Australian shoppers stay at home in January, A$ falls
By Swati Pandey
SYDNEY, March 7 (Reuters) - Australian retailers suffered
another bleak month in January, pointing to a tepid start for
the new year after economic momentum slowed last quarter.
Retail sales rose 0.1 percent in January, figures from the
Australian Bureau of Statistics (ABS) showed on Thursday,
picking up from a shock 0.4 percent decline the previous month
but missing expectations for a 0.3 percent increase.
The Aussie dollar went as low as $0.7020 in the
aftermath of the data.
The currency was already nursing losses from the previous
day when gross domestic product (GDP) figures showed Australia's
$1.3 trillion economy slowed sharply in the second half of last
The soft number increases the risk that economic growth in
the first quarter will remain weak, and adds pressure on the
central bank to ease policy. Household spending accounts for
around 57 percent of Australia's annual GDP.
"After yesterday's disappointing GDP print there was no real
relief in the retail turnover figure for January," said Sarah
Hunter, chief economist for Australia at BIS Oxford Economics.
"This is broadly in line with the underlying pace of growth
seen over the last three months, and suggests that while
conditions for households haven't worsened significantly, they
also haven't improved."
Consumer spending has been weighed down by record-high
household debt and sluggish wage growth, one reason investors
believe the Reserve Bank of Australia (RBA) could now consider
cutting interest rates from an all-time low of 1.50 percent.
Calls from some analysts for the RBA to ease policy this
year have intensified after Wednesday's GDP data.
Futures markets predict a full 25-basis-point cut
in October, a remarkable turnaround from just a couple of months
ago when investors were positioned for a rate hike.
Thursday's figures showed consumers chose to eat out and
spend on food in general rather than splurging on new clothes,
shoes or household goods.
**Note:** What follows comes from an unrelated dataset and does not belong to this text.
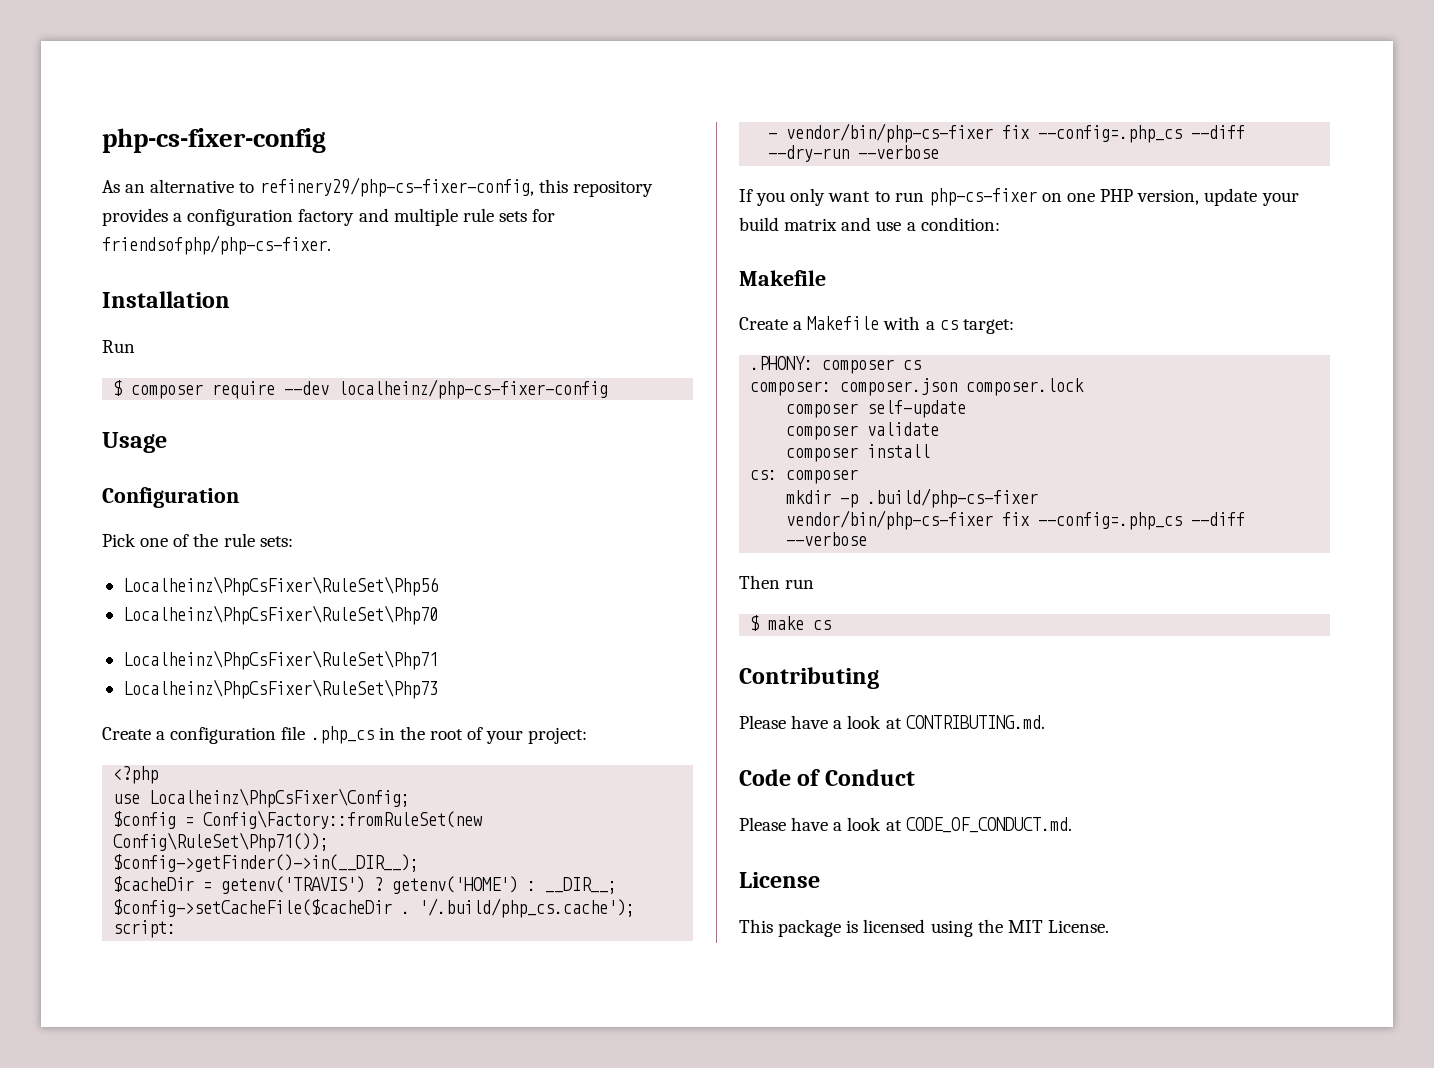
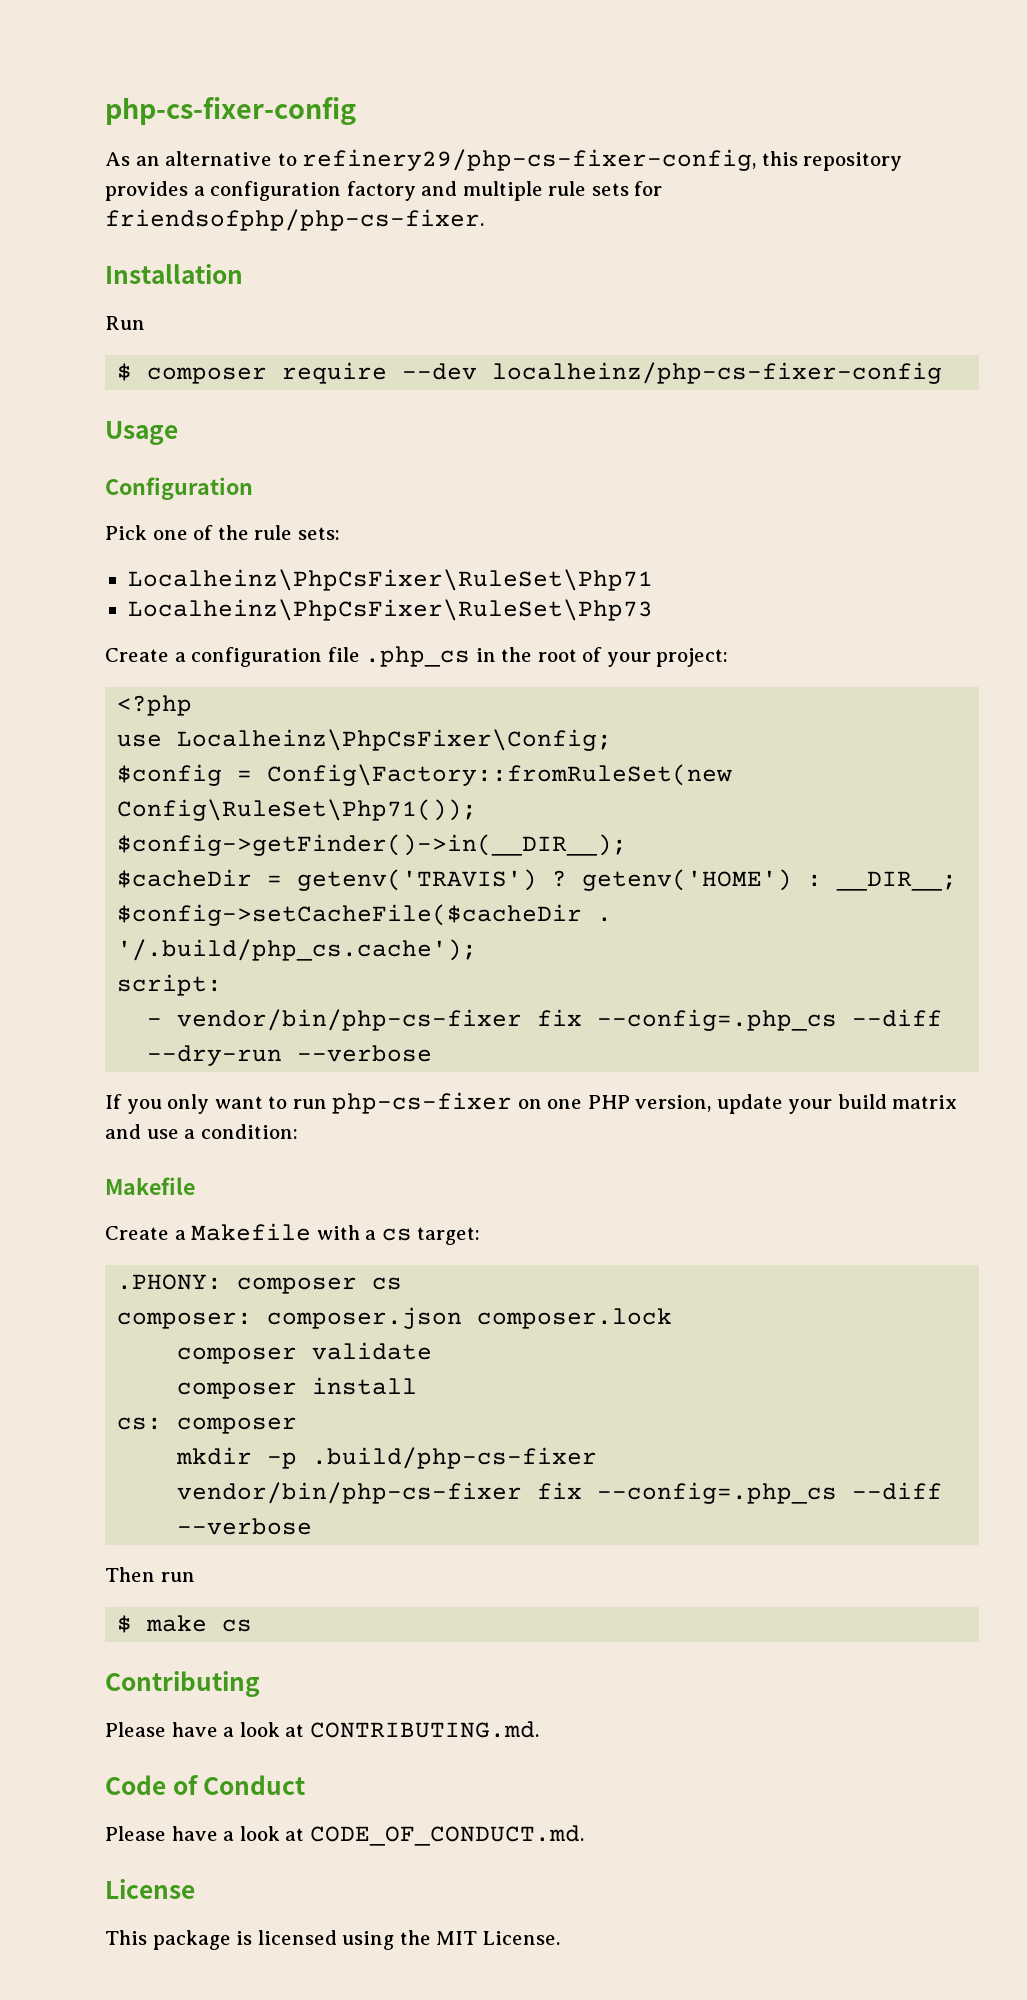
[122,576,438,596] [122,605,438,625] // Localheinz\PhpCsFixer\RuleSet\Php56 // Localheinz\PhpCsFixer\RuleSet\Php70 -> (340, 533) none
[786,400,967,418] // composer self-update -> (673, 1318) none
New South Wales, of which Sydney is
the capital, was the best performing state in January.
Worryingly, online sales plunged 23 percent in original
terms in January, after rising a meagre 2.2 percent in December.
Less saving and weak spending has already slowed hit some of
Australia's biggest businesses.
Grocers Coles Group Ltd and Woolworths Group Ltd
had disappointing sales in the half to Dec. 31; sales
are down at electronics retailer Harvey Norman Holdings Ltd
; and, on Wednesday the country's biggest department
store chain, Myer Holdings Ltd, posted its fifth
consecutive half-year drop in revenue.
Separate data showed Australia's exporters were enjoying
boom times as the country's trade surplus swelled beyond all
expectations to A$4.5 billion ($3.16 billion) in January, the
second highest on record.
That was far above the A$3.0 billion forecast and owed much
to a surge in gold exports, which more than doubled. In all,
exports jumped 5 percent in January from the previous month, and
were up 16 percent from a year earlier.